1. Transcribe Short Files

In this example, we will transcribe a short audio file using the transcribe_file_short() function and print out the recognized words.

examples/transcribe_file_short.py GitHub

from soniox.transcribe_file import transcribe_file_short
from soniox.speech_service import Client, set_api_key
from soniox.test_data import TEST_AUDIO_FLAC

set_api_key("<YOUR-API-KEY>")

def main():
    with Client() as client:
        result = transcribe_file_short(TEST_AUDIO_FLAC, client)
        for word in result.words:
            print(f"{word.text} {word.start_ms} {word.duration_ms}")

if __name__ == "__main__":
    main()

First, set your API key, which you can find under the Developer tab in Soniox Cloud.

We create a Client object which handles all the communication between your program and Soniox Cloud. We use the with statement to cleanup the client object after it is no longer needed.

We then call the transcribe_file_short() function with the created client object and a short audio file TEST_AUDIO_FLAC, which is part of soniox Python package. The function reads the entire audio file and sends it to Soniox Cloud for transcription. It returns an instance of the Result structure, which contains the recognized words. Each word is an instance of the Word structure, which contains the text of the word as well as the timestamps.

Run!

python3 transcribe_file_short.py

Output

he 480 240
was 800 80
two 1200 160

Automatic Audio-Format Detection

Soniox supports and automatically detects most common audio formats from file headers. Current list of support file formats include mp3, wav, flac, ogg, aac, aiff, amr, and asf.

Transcribe Raw Audio

It is possible to send raw audio samples instead of a container format. The following PCM formats are supported: pcm_f32le, pcm_f32be, pcm_s32le, pcm_s32be, pcm_s16le, pcm_s16be.

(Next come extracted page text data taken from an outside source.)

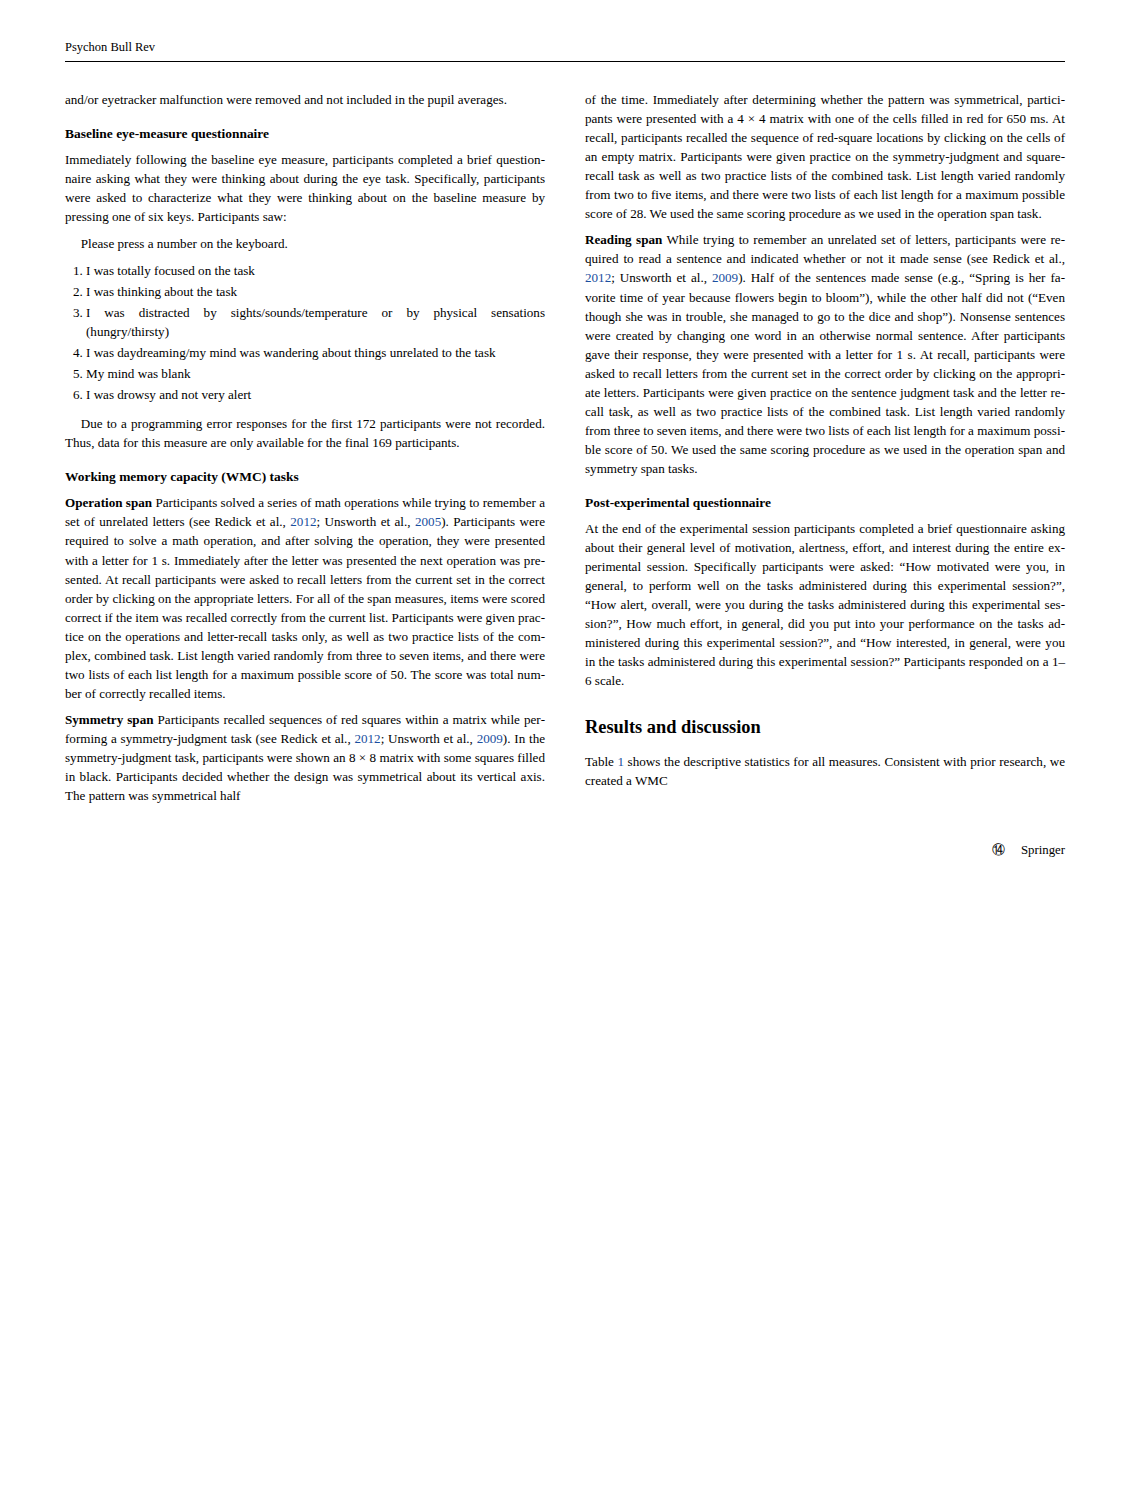Psychon Bull Rev
and/or eyetracker malfunction were removed and not included in the pupil averages.
Baseline eye-measure questionnaire
Immediately following the baseline eye measure, participants completed a brief questionnaire asking what they were thinking about during the eye task. Specifically, participants were asked to characterize what they were thinking about on the baseline measure by pressing one of six keys. Participants saw:
Please press a number on the keyboard.
I was totally focused on the task
I was thinking about the task
I was distracted by sights/sounds/temperature or by physical sensations (hungry/thirsty)
I was daydreaming/my mind was wandering about things unrelated to the task
My mind was blank
I was drowsy and not very alert
Due to a programming error responses for the first 172 participants were not recorded. Thus, data for this measure are only available for the final 169 participants.
Working memory capacity (WMC) tasks
Operation span Participants solved a series of math operations while trying to remember a set of unrelated letters (see Redick et al., 2012; Unsworth et al., 2005). Participants were required to solve a math operation, and after solving the operation, they were presented with a letter for 1 s. Immediately after the letter was presented the next operation was presented. At recall participants were asked to recall letters from the current set in the correct order by clicking on the appropriate letters. For all of the span measures, items were scored correct if the item was recalled correctly from the current list. Participants were given practice on the operations and letter-recall tasks only, as well as two practice lists of the complex, combined task. List length varied randomly from three to seven items, and there were two lists of each list length for a maximum possible score of 50. The score was total number of correctly recalled items.
Symmetry span Participants recalled sequences of red squares within a matrix while performing a symmetry-judgment task (see Redick et al., 2012; Unsworth et al., 2009). In the symmetry-judgment task, participants were shown an 8 × 8 matrix with some squares filled in black. Participants decided whether the design was symmetrical about its vertical axis. The pattern was symmetrical half
of the time. Immediately after determining whether the pattern was symmetrical, participants were presented with a 4 × 4 matrix with one of the cells filled in red for 650 ms. At recall, participants recalled the sequence of red-square locations by clicking on the cells of an empty matrix. Participants were given practice on the symmetry-judgment and square-recall task as well as two practice lists of the combined task. List length varied randomly from two to five items, and there were two lists of each list length for a maximum possible score of 28. We used the same scoring procedure as we used in the operation span task.
Reading span While trying to remember an unrelated set of letters, participants were required to read a sentence and indicated whether or not it made sense (see Redick et al., 2012; Unsworth et al., 2009). Half of the sentences made sense (e.g., “Spring is her favorite time of year because flowers begin to bloom”), while the other half did not (“Even though she was in trouble, she managed to go to the dice and shop”). Nonsense sentences were created by changing one word in an otherwise normal sentence. After participants gave their response, they were presented with a letter for 1 s. At recall, participants were asked to recall letters from the current set in the correct order by clicking on the appropriate letters. Participants were given practice on the sentence judgment task and the letter recall task, as well as two practice lists of the combined task. List length varied randomly from three to seven items, and there were two lists of each list length for a maximum possible score of 50. We used the same scoring procedure as we used in the operation span and symmetry span tasks.
Post-experimental questionnaire
At the end of the experimental session participants completed a brief questionnaire asking about their general level of motivation, alertness, effort, and interest during the entire experimental session. Specifically participants were asked: “How motivated were you, in general, to perform well on the tasks administered during this experimental session?”, “How alert, overall, were you during the tasks administered during this experimental session?”, How much effort, in general, did you put into your performance on the tasks administered during this experimental session?”, and “How interested, in general, were you in the tasks administered during this experimental session?” Participants responded on a 1–6 scale.
Results and discussion
Table 1 shows the descriptive statistics for all measures. Consistent with prior research, we created a WMC
⑭ Springer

The example below shows how to transcribe audio encoded in PCM 16-bit little endian at 16 kHz sample rate and using one channel.

result = transcribe_file_short(
    TEST_AUDIO_RAW, 
    client, 
    audio_format="pcm_s16le",
    sample_rate_hertz=16000,
    num_audio_channels=1)

Transcribe From Memory

If we have the audio file already in memory, we can use the transcribe_bytes_short() function.

with open(TEST_AUDIO_FLAC, "rb") as fh:
    audio_bytes = fh.read()

result = transcribe_bytes_short(audio_bytes, client)